The fate of the deaf-blind, or rather their condition, is not the central
issue in this film. Although the film’s subject is portrayed in a very sensible
way, Herzog’s actual interest lies elsewhere. What is at stake is the
experience of primal imagery, which Herzog shows us through the
perspective of the deaf-blind, who either suffer from a lack of images or
are unable to express their inner visual world. Their images remain either
in the dark as they cannot be reflected or communicated at all, or, when
translated into words, lose their suggestive power. This raises the larger
question of the emergence of the image from the ground of nothingness.
But it also reveals Herzog’s position as a visionary, who is confident of his
ability to express our collective dreams and to capture them in the
cinematic image. Rather than trying to find correlations to the inner visual
world of the deaf-blind, Herzog discloses their vision through a positive
view of the negative experience of the deaf-blind.
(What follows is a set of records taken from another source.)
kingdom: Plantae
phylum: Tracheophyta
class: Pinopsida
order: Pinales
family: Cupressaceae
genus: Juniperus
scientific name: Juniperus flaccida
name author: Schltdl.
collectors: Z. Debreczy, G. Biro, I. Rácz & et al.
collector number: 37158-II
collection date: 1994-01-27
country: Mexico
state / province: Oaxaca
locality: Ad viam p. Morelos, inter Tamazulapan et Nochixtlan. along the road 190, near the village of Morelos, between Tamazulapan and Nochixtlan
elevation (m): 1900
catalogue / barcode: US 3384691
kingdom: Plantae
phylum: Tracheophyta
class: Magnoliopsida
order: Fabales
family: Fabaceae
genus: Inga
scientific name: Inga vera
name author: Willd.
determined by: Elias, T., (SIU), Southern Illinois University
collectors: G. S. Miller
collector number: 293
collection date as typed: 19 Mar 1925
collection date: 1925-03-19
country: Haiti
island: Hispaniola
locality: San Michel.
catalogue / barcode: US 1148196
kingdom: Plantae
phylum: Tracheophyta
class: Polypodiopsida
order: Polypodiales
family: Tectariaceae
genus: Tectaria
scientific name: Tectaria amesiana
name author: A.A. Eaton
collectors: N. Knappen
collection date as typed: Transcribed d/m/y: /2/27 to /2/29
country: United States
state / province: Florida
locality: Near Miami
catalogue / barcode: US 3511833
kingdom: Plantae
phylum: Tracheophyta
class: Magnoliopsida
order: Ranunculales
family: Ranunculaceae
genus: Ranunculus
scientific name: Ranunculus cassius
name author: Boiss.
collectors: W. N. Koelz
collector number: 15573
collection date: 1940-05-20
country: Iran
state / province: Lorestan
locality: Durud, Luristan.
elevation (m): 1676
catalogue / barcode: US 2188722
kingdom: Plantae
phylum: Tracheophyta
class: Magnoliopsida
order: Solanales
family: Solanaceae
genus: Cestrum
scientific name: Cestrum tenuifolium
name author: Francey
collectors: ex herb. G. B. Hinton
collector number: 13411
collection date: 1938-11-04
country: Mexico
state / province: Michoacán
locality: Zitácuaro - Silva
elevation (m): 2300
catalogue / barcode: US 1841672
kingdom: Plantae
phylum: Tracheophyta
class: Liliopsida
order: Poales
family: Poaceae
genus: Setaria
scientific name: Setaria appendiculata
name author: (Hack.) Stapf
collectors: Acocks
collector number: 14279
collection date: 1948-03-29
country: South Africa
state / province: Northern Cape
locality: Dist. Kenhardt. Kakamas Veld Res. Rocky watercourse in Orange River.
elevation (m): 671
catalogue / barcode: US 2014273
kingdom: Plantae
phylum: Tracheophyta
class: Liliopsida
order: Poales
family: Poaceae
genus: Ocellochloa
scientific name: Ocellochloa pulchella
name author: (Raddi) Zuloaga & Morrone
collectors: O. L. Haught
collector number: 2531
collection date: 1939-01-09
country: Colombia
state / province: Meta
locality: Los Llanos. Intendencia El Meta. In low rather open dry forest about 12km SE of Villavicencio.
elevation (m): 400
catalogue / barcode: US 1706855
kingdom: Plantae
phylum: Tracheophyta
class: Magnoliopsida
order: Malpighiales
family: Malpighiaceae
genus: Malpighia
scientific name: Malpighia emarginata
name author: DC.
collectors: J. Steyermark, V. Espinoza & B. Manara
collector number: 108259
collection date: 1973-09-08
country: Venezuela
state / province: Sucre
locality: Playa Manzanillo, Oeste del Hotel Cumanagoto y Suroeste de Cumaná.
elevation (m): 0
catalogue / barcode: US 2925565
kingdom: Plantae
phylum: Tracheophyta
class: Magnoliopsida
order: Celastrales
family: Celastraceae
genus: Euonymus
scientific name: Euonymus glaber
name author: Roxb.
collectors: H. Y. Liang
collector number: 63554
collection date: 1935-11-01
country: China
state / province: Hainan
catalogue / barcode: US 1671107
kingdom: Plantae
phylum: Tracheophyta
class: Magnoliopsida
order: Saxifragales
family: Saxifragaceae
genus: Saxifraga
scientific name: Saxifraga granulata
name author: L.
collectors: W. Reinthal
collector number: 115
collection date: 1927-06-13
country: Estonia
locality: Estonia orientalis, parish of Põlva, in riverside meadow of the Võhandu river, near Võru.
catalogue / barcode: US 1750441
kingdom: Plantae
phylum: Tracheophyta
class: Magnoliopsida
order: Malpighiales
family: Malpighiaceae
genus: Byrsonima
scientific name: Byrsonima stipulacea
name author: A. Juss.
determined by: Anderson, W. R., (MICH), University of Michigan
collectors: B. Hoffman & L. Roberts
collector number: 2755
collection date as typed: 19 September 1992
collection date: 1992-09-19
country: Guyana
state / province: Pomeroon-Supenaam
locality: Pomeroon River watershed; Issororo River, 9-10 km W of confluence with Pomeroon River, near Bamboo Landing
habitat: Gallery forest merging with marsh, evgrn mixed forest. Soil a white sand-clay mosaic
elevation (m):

What we see is not how
Herzog thinks that they see the world, but we see them having to connect
their disparate sensual experience to a world that we as an audience can
see and identify very clearly. The existential struggle for primal images, for
a view of the world, is thus presented indirectly by showing a
fundamentally different sensual experience through the familiar surfaces
of reality. We see the deaf-blind having other images of the same world
and their visual disconnection to the world, being made visible to us,
reflects and radically challenges our perception, while hinting at the
possibility of seeing the world in its own image.